PROBLEM STATEMENT:
Among the records below, which lines contain the string "left"? Report them.

INFORMATION PROVIDED:
* * * * * * * * *

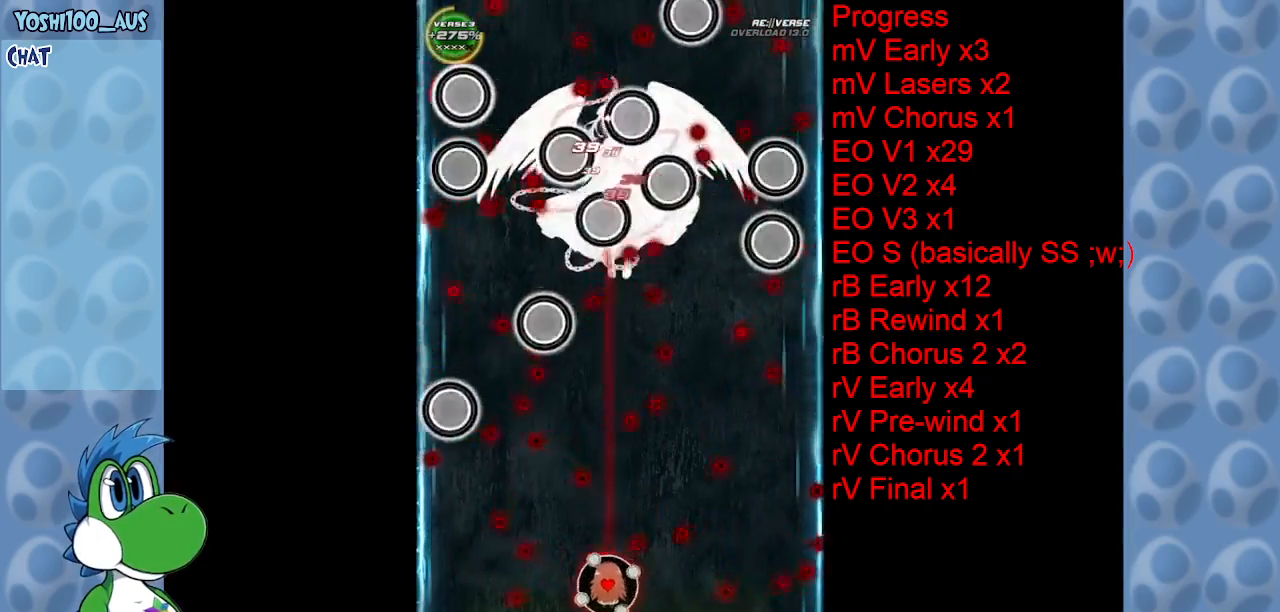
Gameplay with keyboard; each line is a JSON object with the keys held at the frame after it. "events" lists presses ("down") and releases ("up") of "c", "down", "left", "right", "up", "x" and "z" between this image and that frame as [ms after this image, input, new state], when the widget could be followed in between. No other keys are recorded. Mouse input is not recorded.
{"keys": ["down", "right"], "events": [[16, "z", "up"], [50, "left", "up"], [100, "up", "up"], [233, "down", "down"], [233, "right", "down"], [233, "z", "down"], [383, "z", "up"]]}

* * * * * * * * *

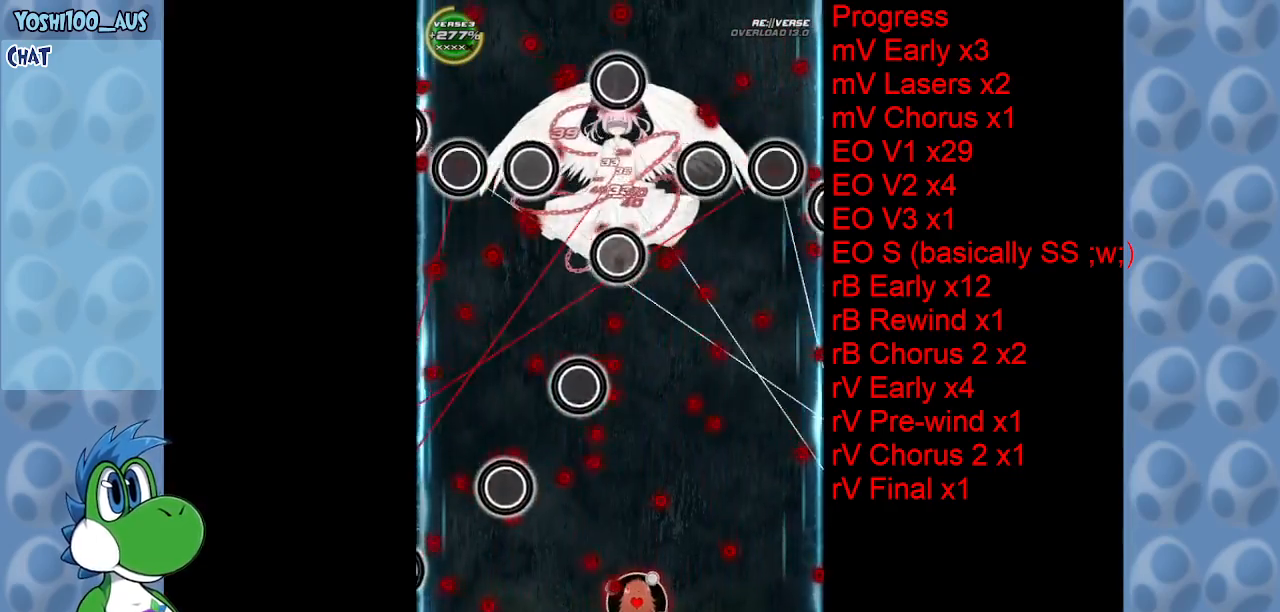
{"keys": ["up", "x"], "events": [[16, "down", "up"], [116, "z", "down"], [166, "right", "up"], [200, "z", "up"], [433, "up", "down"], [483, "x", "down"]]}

* * * * * * * * *

SOLUTION TO THE EXERCISE:
Gameplay with keyboard; each line is a JSON object with the keys held at the frame after it. "events" lists presses ("down") and releases ("up") of "c", "down", "left", "right", "up", "x" and "z" between this image and that frame as [ms after this image, input, new state], when the widget could be followed in between. No other keys are recorded. Mouse input is not recorded.
{"keys": ["down", "right"], "events": [[16, "z", "up"], [50, "left", "up"], [100, "up", "up"], [233, "down", "down"], [233, "right", "down"], [233, "z", "down"], [383, "z", "up"]]}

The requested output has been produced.